**THE PROBLEM:** Retype the following data exactly, but leave its pictures out.

**INPUT:**
____
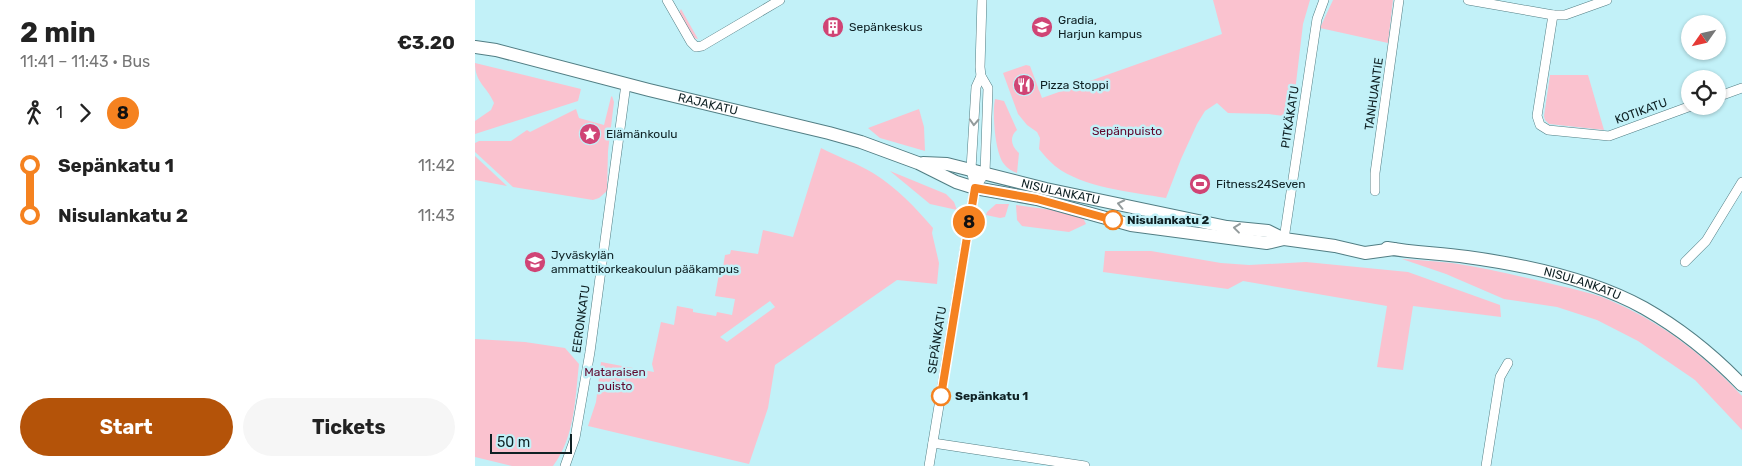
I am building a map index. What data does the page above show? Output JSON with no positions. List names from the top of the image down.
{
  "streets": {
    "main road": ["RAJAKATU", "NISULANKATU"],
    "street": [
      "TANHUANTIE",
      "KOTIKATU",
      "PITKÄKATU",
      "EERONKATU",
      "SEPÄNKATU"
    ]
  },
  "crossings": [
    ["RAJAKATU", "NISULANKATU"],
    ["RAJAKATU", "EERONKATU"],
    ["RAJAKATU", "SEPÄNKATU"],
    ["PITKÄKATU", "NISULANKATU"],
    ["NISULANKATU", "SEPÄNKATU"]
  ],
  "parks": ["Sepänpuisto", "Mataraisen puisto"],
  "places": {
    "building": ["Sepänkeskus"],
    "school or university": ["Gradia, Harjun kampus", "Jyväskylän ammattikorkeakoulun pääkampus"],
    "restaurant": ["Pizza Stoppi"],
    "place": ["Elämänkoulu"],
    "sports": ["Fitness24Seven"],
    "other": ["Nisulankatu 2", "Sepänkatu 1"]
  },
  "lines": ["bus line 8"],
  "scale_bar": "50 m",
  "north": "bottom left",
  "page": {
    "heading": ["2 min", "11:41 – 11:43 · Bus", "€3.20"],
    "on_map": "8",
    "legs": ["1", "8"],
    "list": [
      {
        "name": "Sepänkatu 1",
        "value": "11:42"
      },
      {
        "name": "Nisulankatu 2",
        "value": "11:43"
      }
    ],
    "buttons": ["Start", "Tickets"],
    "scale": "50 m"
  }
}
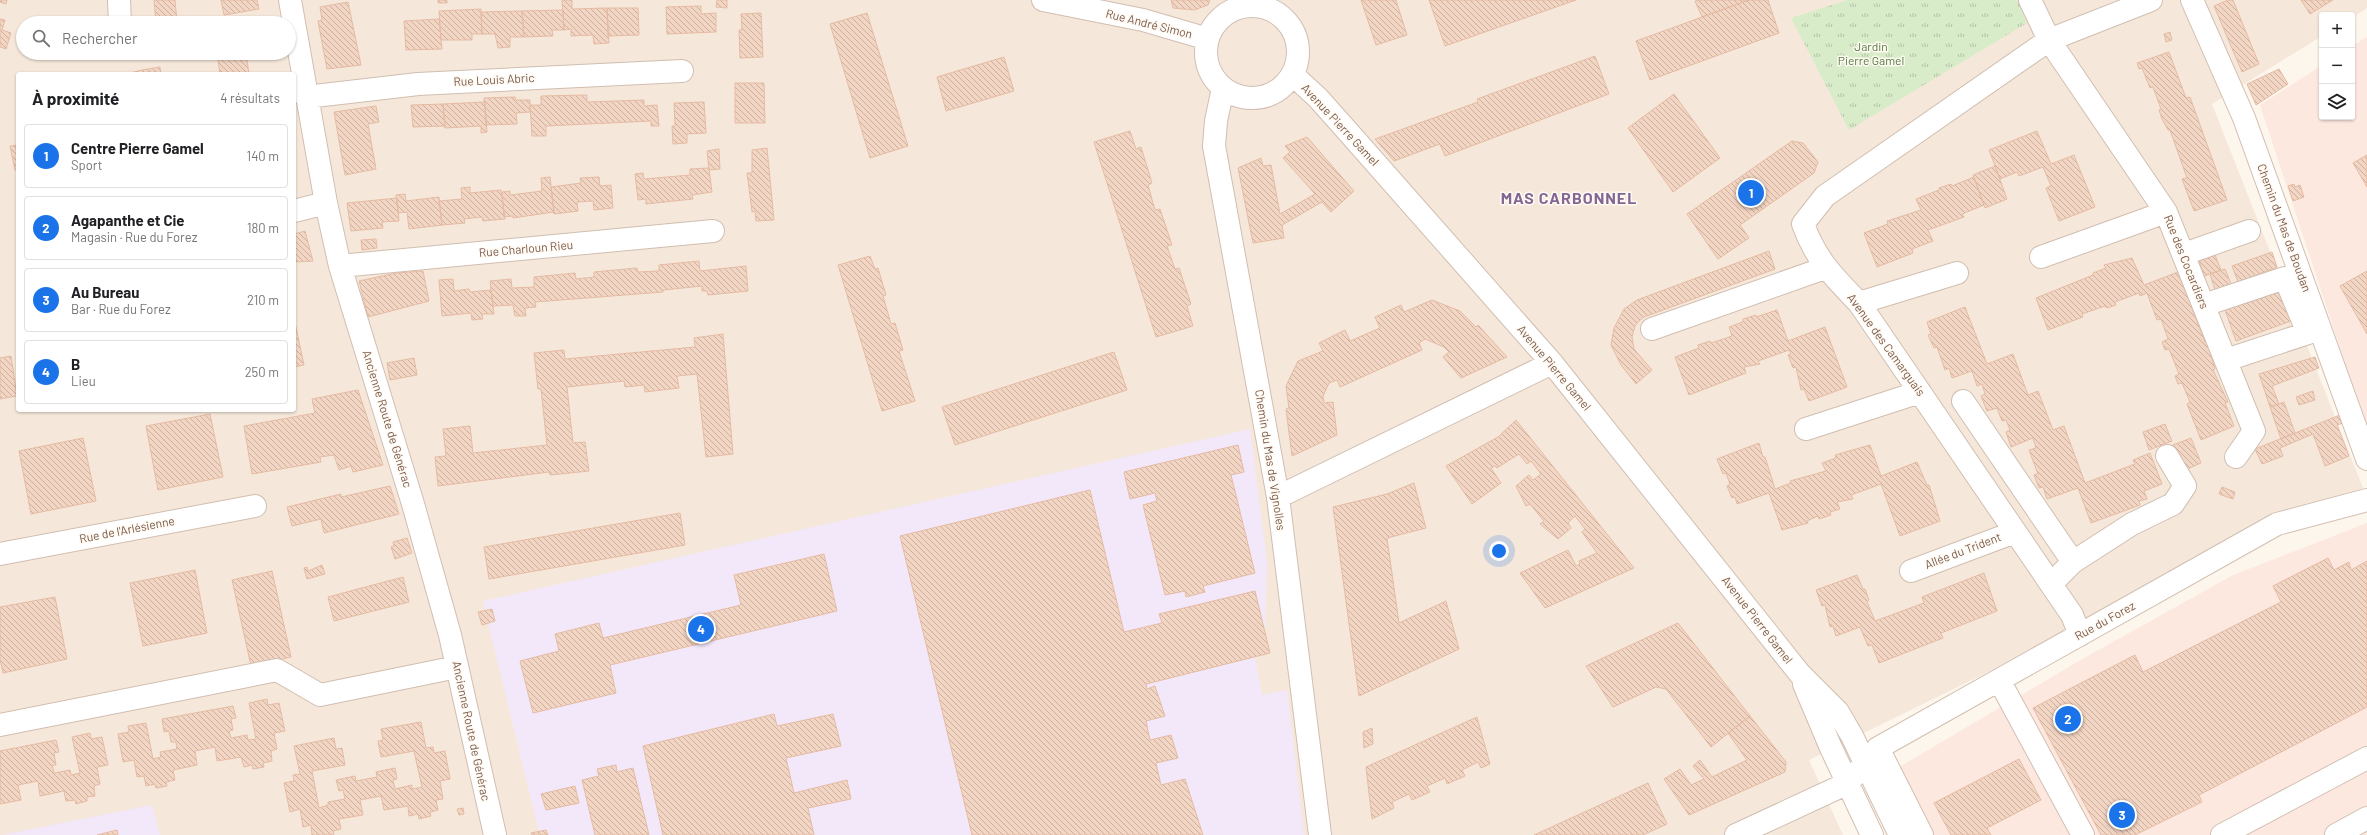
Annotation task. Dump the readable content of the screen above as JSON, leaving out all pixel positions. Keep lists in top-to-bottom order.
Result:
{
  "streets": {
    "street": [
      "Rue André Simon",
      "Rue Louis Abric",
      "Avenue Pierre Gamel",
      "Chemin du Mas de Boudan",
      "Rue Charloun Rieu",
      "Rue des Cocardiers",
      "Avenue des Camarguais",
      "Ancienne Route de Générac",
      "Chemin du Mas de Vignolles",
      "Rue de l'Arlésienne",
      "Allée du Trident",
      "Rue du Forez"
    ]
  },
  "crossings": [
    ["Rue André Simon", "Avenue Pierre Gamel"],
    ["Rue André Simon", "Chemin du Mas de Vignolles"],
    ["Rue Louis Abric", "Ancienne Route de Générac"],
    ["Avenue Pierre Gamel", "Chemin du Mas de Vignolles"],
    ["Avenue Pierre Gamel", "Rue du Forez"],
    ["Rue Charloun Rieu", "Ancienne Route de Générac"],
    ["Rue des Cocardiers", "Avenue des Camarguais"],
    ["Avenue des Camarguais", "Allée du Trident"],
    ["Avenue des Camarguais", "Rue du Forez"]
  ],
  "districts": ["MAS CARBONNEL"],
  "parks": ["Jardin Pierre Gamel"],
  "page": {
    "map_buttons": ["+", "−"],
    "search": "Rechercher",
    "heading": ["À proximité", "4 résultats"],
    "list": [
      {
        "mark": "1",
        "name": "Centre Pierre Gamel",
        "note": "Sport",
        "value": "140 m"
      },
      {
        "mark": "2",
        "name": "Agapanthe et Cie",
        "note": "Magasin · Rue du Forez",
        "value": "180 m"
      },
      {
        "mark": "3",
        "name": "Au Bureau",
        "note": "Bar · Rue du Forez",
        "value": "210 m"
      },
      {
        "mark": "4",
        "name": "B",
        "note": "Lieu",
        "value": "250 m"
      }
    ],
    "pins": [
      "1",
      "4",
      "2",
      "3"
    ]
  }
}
____
**ANSWER FOR THIS EXERCISE:**
I am building a map index. What data does the page above show? Output JSON with no positions. List names from the top of the image down.
{
  "streets": {
    "main road": ["RAJAKATU", "NISULANKATU"],
    "street": [
      "TANHUANTIE",
      "KOTIKATU",
      "PITKÄKATU",
      "EERONKATU",
      "SEPÄNKATU"
    ]
  },
  "crossings": [
    ["RAJAKATU", "NISULANKATU"],
    ["RAJAKATU", "EERONKATU"],
    ["RAJAKATU", "SEPÄNKATU"],
    ["PITKÄKATU", "NISULANKATU"],
    ["NISULANKATU", "SEPÄNKATU"]
  ],
  "parks": ["Sepänpuisto", "Mataraisen puisto"],
  "places": {
    "building": ["Sepänkeskus"],
    "school or university": ["Gradia, Harjun kampus", "Jyväskylän ammattikorkeakoulun pääkampus"],
    "restaurant": ["Pizza Stoppi"],
    "place": ["Elämänkoulu"],
    "sports": ["Fitness24Seven"],
    "other": ["Nisulankatu 2", "Sepänkatu 1"]
  },
  "lines": ["bus line 8"],
  "scale_bar": "50 m",
  "north": "bottom left",
  "page": {
    "heading": ["2 min", "11:41 – 11:43 · Bus", "€3.20"],
    "on_map": "8",
    "legs": ["1", "8"],
    "list": [
      {
        "name": "Sepänkatu 1",
        "value": "11:42"
      },
      {
        "name": "Nisulankatu 2",
        "value": "11:43"
      }
    ],
    "buttons": ["Start", "Tickets"],
    "scale": "50 m"
  }
}
Annotation task. Dump the readable content of the screen above as JSON, leaving out all pixel positions. Keep lists in top-to-bottom order.
Result:
{
  "streets": {
    "street": [
      "Rue André Simon",
      "Rue Louis Abric",
      "Avenue Pierre Gamel",
      "Chemin du Mas de Boudan",
      "Rue Charloun Rieu",
      "Rue des Cocardiers",
      "Avenue des Camarguais",
      "Ancienne Route de Générac",
      "Chemin du Mas de Vignolles",
      "Rue de l'Arlésienne",
      "Allée du Trident",
      "Rue du Forez"
    ]
  },
  "crossings": [
    ["Rue André Simon", "Avenue Pierre Gamel"],
    ["Rue André Simon", "Chemin du Mas de Vignolles"],
    ["Rue Louis Abric", "Ancienne Route de Générac"],
    ["Avenue Pierre Gamel", "Chemin du Mas de Vignolles"],
    ["Avenue Pierre Gamel", "Rue du Forez"],
    ["Rue Charloun Rieu", "Ancienne Route de Générac"],
    ["Rue des Cocardiers", "Avenue des Camarguais"],
    ["Avenue des Camarguais", "Allée du Trident"],
    ["Avenue des Camarguais", "Rue du Forez"]
  ],
  "districts": ["MAS CARBONNEL"],
  "parks": ["Jardin Pierre Gamel"],
  "page": {
    "map_buttons": ["+", "−"],
    "search": "Rechercher",
    "heading": ["À proximité", "4 résultats"],
    "list": [
      {
        "mark": "1",
        "name": "Centre Pierre Gamel",
        "note": "Sport",
        "value": "140 m"
      },
      {
        "mark": "2",
        "name": "Agapanthe et Cie",
        "note": "Magasin · Rue du Forez",
        "value": "180 m"
      },
      {
        "mark": "3",
        "name": "Au Bureau",
        "note": "Bar · Rue du Forez",
        "value": "210 m"
      },
      {
        "mark": "4",
        "name": "B",
        "note": "Lieu",
        "value": "250 m"
      }
    ],
    "pins": [
      "1",
      "4",
      "2",
      "3"
    ]
  }
}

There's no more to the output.